America is only a few weeks away from the fourth of July celebrations, and while most Americans love this holiday, the fireworks associated with our midsummer patriotic spectacle is no picnic for pets. If your dog spends late June and early July panicked by fireworks, then this article is for you.
Pets are very good at telling you when they are scared. They hide, cower, shake, pant, drool, have dilated pupils, and often seek comfort from you. Some dogs are destructive when they panic: digging, chewing on things or even themselves, or can put themselves in extreme danger by bolting, trying to run away from the sound. To prevent these problems, desensitize your pet to loud percussive noises by giving treats in a steady stream during fireworks.
This works best on an empty stomach, with a high value treat, like Life’s Abundance tasty rewards training treats, and by giving treats BEFORE your dog shows any signs of fear. You can switch things up by also offering a longer-lasting reward, like buffalo fillets or a bully stick.
Try this inside the house first so your dog isn’t flooded with frightening stimuli. Even better, start before firework season with a recording of firework sounds that you can play at a low volume that you slowly increase over time and remember, a frightened dog won’t take treats.
By doing this, your dog may even get happy and excited when she hears fireworks, knowing that treats are coming. This works best with puppies, but you can also do this with older dogs.
Make sure your pet is secured when you leave her alone during late June and early July. A lot of dogs end up in veterinary hospitals over the fourth for trauma, infectious diseases or trips to the pound that could have been avoided.
Keep your pet indoors during firework season, preferably in an inner, darkened room that is quiet. If you use a crate, then crate your dog when you are away. You can play music to help mask the sound of the fireworks, such as ‘through a dog’s ear’: music that is designed specifically to help calm your canine companion. It can be downloaded off of itunes.

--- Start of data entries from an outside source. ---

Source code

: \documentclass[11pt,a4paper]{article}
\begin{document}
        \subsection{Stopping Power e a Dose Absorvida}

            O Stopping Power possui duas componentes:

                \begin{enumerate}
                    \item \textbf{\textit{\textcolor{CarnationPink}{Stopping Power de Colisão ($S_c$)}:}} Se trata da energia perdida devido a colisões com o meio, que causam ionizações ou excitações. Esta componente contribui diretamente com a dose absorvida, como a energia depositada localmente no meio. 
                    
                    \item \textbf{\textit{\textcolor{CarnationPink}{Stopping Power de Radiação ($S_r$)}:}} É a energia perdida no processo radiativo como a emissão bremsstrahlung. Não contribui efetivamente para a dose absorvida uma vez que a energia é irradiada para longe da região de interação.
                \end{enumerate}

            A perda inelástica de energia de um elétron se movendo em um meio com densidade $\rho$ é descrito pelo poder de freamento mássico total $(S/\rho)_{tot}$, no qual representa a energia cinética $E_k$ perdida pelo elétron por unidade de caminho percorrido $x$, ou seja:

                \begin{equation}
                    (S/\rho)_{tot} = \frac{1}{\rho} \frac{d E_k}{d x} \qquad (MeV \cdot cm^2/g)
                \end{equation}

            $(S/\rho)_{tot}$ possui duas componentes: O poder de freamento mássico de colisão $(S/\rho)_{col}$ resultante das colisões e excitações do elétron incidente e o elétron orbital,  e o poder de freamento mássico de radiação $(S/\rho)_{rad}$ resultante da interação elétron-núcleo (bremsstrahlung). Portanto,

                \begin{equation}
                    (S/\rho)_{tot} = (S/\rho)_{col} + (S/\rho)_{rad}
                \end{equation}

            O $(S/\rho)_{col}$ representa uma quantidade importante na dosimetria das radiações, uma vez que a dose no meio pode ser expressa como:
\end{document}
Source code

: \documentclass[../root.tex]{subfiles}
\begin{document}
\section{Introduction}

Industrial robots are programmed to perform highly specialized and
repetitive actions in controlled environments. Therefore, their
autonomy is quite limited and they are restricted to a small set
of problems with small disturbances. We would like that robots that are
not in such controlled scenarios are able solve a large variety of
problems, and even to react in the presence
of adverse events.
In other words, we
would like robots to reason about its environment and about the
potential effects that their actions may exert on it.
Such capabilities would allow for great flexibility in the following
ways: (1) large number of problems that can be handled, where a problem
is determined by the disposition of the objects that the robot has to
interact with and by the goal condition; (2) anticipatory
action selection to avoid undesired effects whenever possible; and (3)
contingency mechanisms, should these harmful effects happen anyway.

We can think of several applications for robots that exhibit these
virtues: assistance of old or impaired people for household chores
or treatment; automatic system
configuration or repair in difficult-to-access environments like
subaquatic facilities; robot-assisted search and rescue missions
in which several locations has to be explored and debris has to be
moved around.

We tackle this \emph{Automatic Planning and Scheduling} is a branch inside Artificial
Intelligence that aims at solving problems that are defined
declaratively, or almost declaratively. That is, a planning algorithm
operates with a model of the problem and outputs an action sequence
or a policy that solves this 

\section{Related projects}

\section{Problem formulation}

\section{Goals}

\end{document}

Another good option for fearful canines is a thundershirt. This vest uses pressure to calm dogs, and works like a weighted vest that is used for children with autism. You can purchase thundershirts at a local petstore.
Some dogs are so terrified of fireworks, that veterinarian prescribed anti-anxiety medications, such as alprazolam, are warranted. Two herbal supplements: l-thianine (trade-name Anxitane) and Zylkene are also good options to explore, so ask your veterinarian.
Don’t baby your dog when she is acting fearful: it rewards and reinforces the behavior. Instead, use the techniques outlined above, and help your dog learn how to cope with loud noises.